As noted earlier, the C1P is not a theoretically well-grounded concept, however. Using population as a denominator in the MVA and manufactured export components indices is inappropriate and diminishes achievements of countries such as China, India, Indonesia, the US and Pakistan. Measurement of technological intensity of industry (high, medium, low) is somewhat impressionistic and arbitrary. Assemblers of high technology manufactured exports are assigned very significantly upward baised ranks - thus the Philippines ranks 25th on the CIP index in 1998 well above Hong Kong, Australia, Brazil, Poland, China, Russia, Portugal and India. Moreover no account is taken of price distortions in international markets (due to sky rocketing levels of firm concentration) of manufactured products and this also renders CIP rankings, vulnerable to large margins of error.

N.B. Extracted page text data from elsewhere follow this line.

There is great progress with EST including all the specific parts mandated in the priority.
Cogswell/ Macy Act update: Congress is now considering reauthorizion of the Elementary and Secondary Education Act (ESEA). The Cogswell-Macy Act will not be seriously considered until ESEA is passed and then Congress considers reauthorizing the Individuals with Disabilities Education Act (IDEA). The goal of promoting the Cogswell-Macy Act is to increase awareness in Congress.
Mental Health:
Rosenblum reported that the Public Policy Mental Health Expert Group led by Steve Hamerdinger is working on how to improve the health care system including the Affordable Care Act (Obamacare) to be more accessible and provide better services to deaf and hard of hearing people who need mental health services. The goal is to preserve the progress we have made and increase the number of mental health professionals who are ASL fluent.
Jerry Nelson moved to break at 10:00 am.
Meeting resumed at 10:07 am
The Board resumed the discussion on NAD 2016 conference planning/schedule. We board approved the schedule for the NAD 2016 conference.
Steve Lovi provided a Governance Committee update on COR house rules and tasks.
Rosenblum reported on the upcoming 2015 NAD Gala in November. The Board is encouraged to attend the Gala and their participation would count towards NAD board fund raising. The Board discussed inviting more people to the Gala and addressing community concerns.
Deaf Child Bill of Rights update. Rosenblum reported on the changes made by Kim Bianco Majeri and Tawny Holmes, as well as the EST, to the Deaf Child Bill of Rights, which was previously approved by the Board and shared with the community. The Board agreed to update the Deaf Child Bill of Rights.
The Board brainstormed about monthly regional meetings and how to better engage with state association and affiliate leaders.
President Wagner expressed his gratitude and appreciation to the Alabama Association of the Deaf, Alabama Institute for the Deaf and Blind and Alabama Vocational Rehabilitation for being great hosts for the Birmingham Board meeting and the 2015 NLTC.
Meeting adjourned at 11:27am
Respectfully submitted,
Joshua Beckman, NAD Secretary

Both manufactured export indices incorporated in CIP are thus suspect. Since all four components of the C1P are assigned equal weights (without adequate theoretical justification) this is a serious error. The emphasis on competitiveness is fundamentally misplaced. The focus, as Paul Kragrean, has repeatedly pointed out, should be not on competitiveness but on productivity growth. A large developing country can focus on the expansion of the domestic market (through a high wage strategy) to stimulate industrial productivity growth.
Unfortunately, the report has nothing to say about productivity growth. The key issue here is generation of reliable data on employment, capital stock and technology flows. UNIDO should develop such data bases as a priority.

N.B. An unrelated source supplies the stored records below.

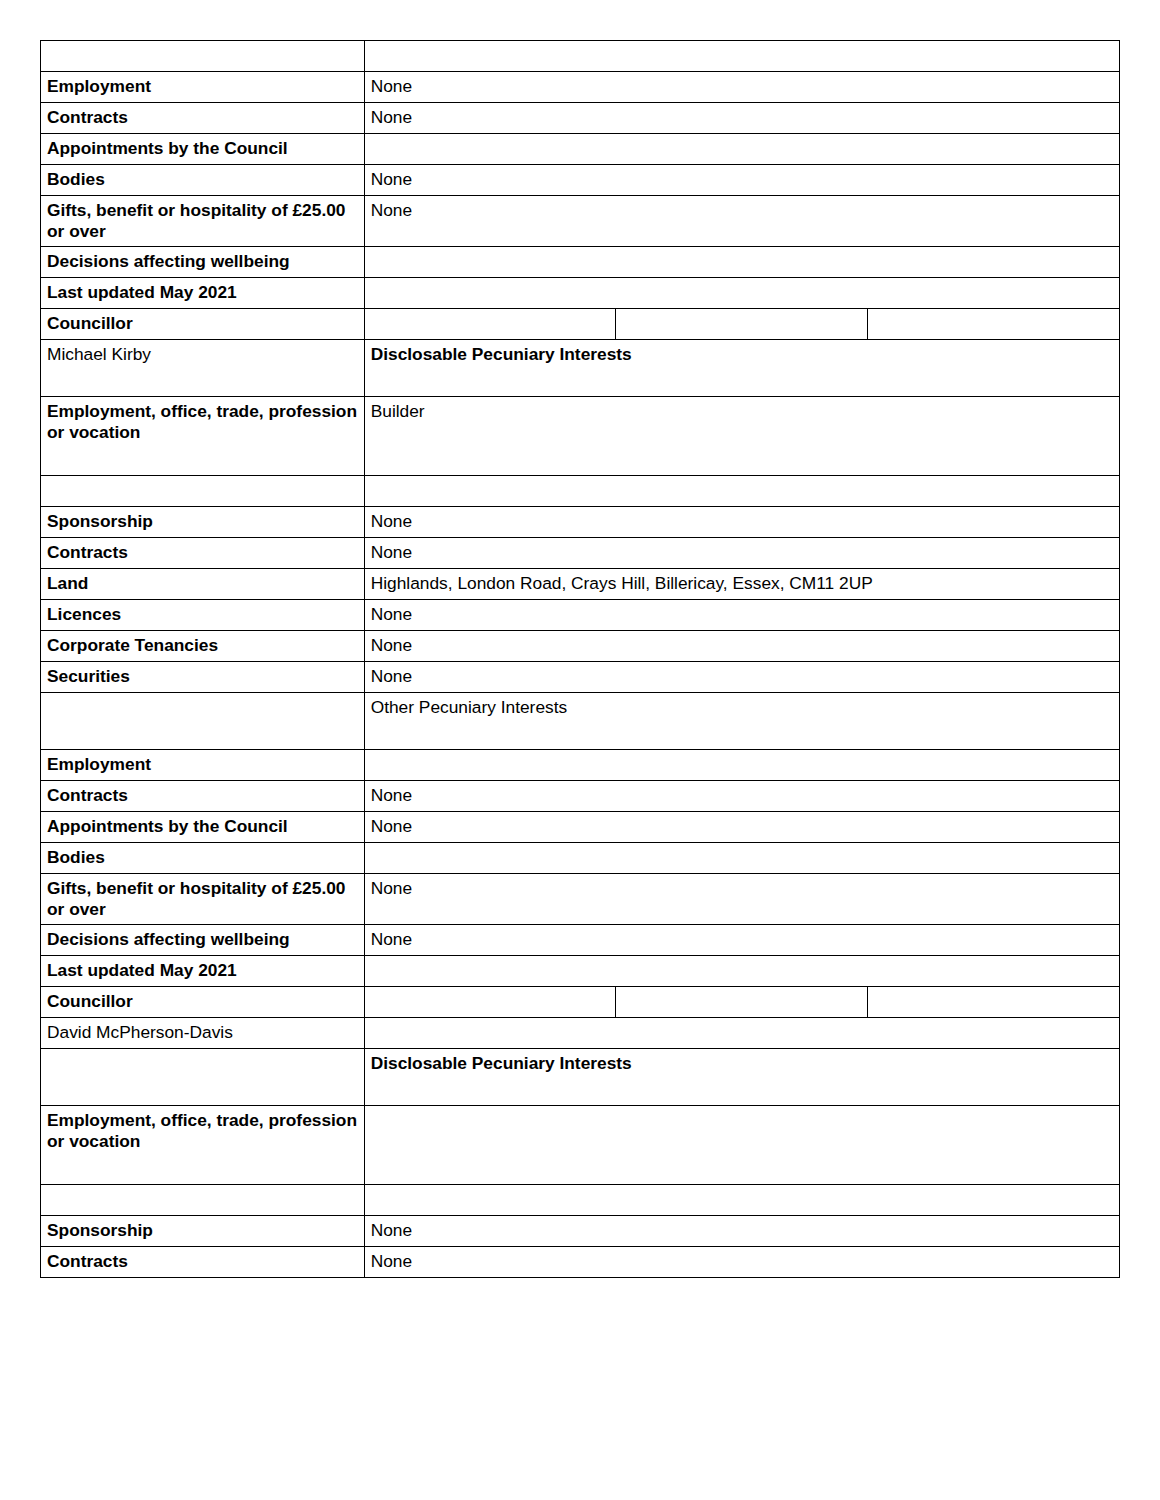| Employment | None |
| Contracts | None |
| Appointments by the Council | |
| Bodies | None |
| Gifts, benefit or hospitality of £25.00 or over | None |
| Decisions affecting wellbeing | |
| Last updated May 2021 | |
| Councillor | | | |
| Michael Kirby | Disclosable Pecuniary Interests |
| Employment, office, trade, profession or vocation | Builder |
| Sponsorship | None |
| Contracts | None |
| Land | Highlands, London Road, Crays Hill, Billericay, Essex, CM11 2UP |
| Licences | None |
| Corporate Tenancies | None |
| Securities | None |
| | Other Pecuniary Interests |
| Employment | |
| Contracts | None |
| Appointments by the Council | None |
| Bodies | |
| Gifts, benefit or hospitality of £25.00 or over | None |
| Decisions affecting wellbeing | None |
| Last updated May 2021 | |
| Councillor | | | |
| David McPherson-Davis | |
| | Disclosable Pecuniary Interests |
| Employment, office, trade, profession or vocation | |
| Sponsorship | None |
| Contracts | None |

Despite these limitations the report should serve as a wake-up call for Pakistani industry. Policy liberalization is destroying Pakistani industry. We are de-industrializing at a rapid pace. Assuming a three percent dollar inflation rate net manufacturing output in Pakistan rose at an annual rate of just 0.75 per cent during 1985-1998 according to UNIDO estimates. Technological capabilities have deteriorated. The share of high and medium technology intensive industries in net manufacturing output has fallen. Less than 0.1 percent of our manufactured exports are high technology intensive. We have fallen behind in terms of skill level and industrial R and D expenditure is non-existent. This is a very alarming situation - deindustrialization with a vengeance.
We need to abandon the policy of liberalization. The growth of foreign trade and foreign investment retard industrial technological upgrade - they lock Pakistan into oligopolistic, inequalizing global market structures, which discriminate viciously against developing countries.
For rapid industrial development and for making up the ground lost in the policy liberalization era we need a strong state. We need a state, which dominates the market, invests heavily in productive sectors and in the infrastructure and articulates a domestic demand-oriented high wage macroeconomic strategy. Such a strong state alone can reverse the process of de-industrialization in Pakistan.